The required output is the lines below from the line containing "Komisyon Başkanı Leyen, İsrail" to the line containing "sonlarında ateşkes çağrısında bulunurken, Çek", inclusive, retyped exactly. No other lines belong in it.

┌──

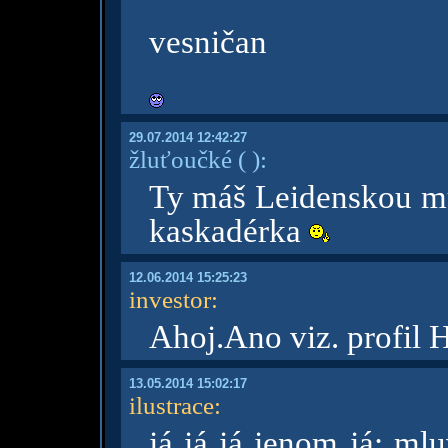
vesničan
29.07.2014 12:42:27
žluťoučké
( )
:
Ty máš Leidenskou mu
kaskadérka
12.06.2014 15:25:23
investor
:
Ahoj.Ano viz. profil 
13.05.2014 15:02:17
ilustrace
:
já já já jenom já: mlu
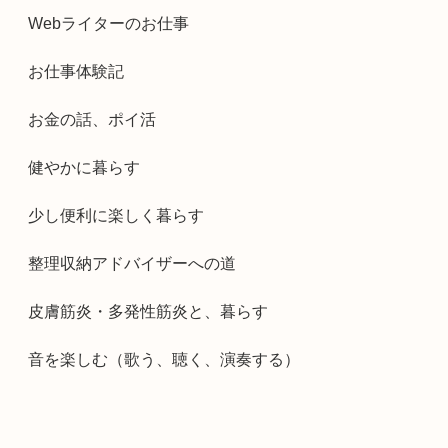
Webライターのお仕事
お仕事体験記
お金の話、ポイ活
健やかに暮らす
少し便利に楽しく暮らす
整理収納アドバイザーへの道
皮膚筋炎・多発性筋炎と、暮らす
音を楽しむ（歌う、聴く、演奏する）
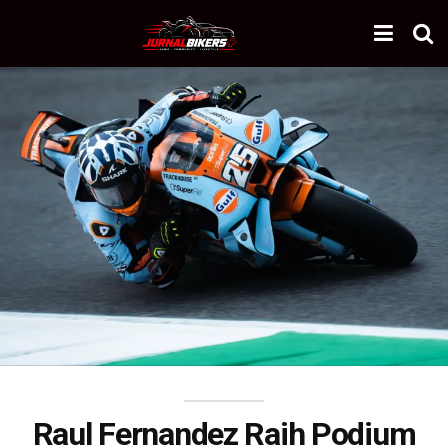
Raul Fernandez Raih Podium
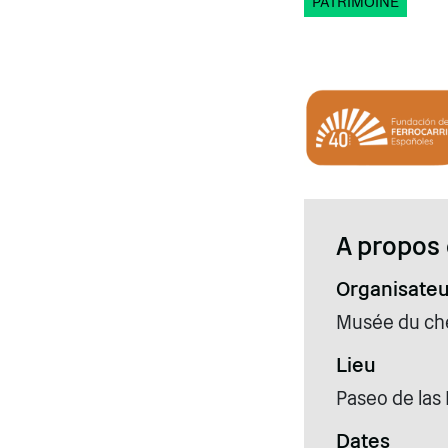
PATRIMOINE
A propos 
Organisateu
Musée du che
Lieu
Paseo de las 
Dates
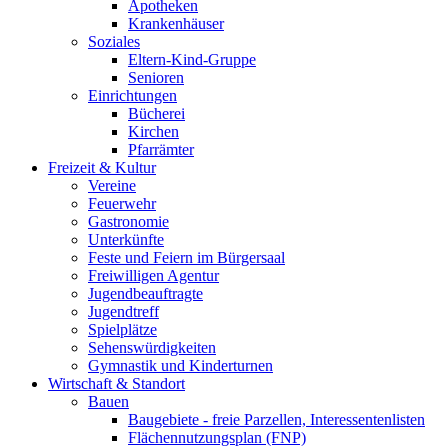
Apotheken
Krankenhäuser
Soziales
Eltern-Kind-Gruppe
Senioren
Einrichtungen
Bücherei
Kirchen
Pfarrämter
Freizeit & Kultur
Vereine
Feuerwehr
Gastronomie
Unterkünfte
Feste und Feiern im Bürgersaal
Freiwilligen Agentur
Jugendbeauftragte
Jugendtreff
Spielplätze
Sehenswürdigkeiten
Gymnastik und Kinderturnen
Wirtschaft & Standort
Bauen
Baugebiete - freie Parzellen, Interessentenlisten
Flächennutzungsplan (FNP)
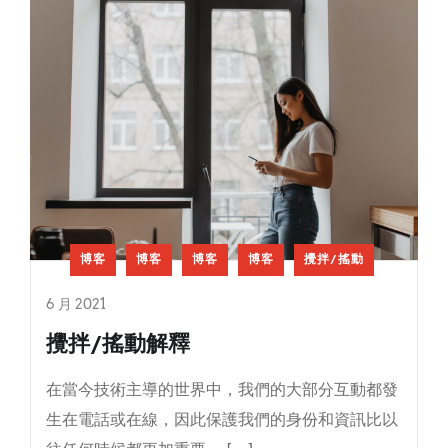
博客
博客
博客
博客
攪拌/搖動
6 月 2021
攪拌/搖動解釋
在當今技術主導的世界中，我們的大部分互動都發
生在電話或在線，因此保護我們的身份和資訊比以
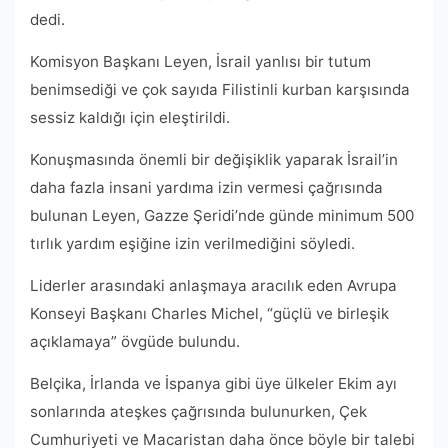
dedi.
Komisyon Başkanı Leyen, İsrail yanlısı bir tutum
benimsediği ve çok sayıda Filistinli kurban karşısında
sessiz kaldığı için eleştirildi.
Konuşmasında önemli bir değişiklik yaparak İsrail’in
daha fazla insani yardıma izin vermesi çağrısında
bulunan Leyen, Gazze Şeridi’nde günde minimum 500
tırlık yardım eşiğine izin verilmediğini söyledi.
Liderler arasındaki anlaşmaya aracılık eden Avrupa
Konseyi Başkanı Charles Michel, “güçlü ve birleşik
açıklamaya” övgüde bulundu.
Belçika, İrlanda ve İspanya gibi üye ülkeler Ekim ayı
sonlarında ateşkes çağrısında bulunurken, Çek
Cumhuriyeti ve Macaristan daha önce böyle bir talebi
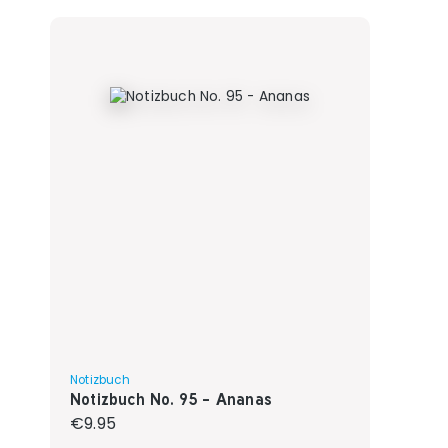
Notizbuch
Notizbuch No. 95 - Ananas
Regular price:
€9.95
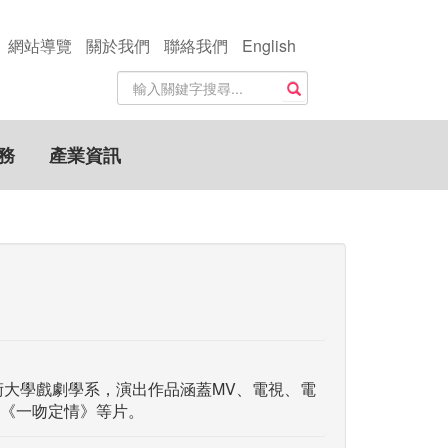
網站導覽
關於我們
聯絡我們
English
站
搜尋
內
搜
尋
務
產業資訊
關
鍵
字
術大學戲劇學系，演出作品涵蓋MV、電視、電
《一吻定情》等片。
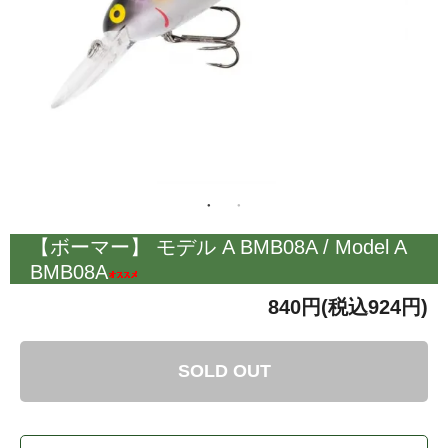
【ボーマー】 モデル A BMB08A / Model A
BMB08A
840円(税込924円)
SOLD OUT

└──
┌──

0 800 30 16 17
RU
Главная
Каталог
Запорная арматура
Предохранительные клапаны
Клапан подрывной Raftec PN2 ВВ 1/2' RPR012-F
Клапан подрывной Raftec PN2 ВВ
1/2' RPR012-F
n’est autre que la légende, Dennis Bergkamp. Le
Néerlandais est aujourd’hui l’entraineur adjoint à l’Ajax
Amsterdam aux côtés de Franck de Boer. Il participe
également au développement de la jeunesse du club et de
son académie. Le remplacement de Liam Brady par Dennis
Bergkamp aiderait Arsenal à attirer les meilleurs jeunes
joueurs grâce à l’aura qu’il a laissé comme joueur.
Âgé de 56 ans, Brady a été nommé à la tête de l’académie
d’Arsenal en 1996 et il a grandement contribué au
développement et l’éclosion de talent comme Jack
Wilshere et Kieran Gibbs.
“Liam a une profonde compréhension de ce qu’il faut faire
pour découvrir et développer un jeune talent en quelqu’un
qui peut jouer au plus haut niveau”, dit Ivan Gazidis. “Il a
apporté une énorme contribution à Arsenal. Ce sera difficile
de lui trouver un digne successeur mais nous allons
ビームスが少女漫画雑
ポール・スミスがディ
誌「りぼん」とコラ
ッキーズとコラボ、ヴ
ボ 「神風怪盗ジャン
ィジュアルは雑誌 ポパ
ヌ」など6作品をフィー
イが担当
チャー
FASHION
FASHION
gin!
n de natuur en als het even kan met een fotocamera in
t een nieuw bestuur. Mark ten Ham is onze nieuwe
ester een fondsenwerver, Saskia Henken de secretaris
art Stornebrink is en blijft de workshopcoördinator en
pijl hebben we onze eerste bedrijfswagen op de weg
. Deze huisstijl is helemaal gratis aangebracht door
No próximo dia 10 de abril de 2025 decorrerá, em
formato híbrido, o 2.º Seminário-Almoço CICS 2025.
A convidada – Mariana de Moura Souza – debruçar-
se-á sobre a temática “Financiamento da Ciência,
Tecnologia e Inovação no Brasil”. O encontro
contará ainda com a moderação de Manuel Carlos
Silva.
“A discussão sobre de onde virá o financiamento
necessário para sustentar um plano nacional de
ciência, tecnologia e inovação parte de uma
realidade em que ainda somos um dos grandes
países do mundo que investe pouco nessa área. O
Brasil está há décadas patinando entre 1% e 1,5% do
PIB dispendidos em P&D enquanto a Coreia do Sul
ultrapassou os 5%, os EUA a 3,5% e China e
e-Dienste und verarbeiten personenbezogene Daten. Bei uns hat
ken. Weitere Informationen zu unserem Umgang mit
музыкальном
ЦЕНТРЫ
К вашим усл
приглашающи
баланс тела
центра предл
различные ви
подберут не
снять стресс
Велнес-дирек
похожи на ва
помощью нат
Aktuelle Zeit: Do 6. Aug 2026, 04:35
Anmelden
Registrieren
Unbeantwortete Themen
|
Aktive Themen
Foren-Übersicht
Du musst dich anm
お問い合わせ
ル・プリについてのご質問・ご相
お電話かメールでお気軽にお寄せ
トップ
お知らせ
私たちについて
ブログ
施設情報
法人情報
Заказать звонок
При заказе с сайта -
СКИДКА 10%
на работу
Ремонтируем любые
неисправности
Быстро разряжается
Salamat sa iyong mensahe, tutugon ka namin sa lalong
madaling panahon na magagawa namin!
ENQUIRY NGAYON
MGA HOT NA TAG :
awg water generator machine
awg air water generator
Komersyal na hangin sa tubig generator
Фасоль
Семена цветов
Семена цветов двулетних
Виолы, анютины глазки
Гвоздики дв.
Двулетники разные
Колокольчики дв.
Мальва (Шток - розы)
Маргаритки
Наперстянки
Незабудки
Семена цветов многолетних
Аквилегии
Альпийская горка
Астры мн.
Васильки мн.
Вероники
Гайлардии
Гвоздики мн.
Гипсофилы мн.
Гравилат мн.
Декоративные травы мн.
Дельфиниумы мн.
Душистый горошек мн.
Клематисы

└──

- ANSWER BELOW:
Komisyon Başkanı Leyen, İsrail yanlısı bir tutum
benimsediği ve çok sayıda Filistinli kurban karşısında
sessiz kaldığı için eleştirildi.
Konuşmasında önemli bir değişiklik yaparak İsrail’in
daha fazla insani yardıma izin vermesi çağrısında
bulunan Leyen, Gazze Şeridi’nde günde minimum 500
tırlık yardım eşiğine izin verilmediğini söyledi.
Liderler arasındaki anlaşmaya aracılık eden Avrupa
Konseyi Başkanı Charles Michel, “güçlü ve birleşik
açıklamaya” övgüde bulundu.
Belçika, İrlanda ve İspanya gibi üye ülkeler Ekim ayı
sonlarında ateşkes çağrısında bulunurken, Çek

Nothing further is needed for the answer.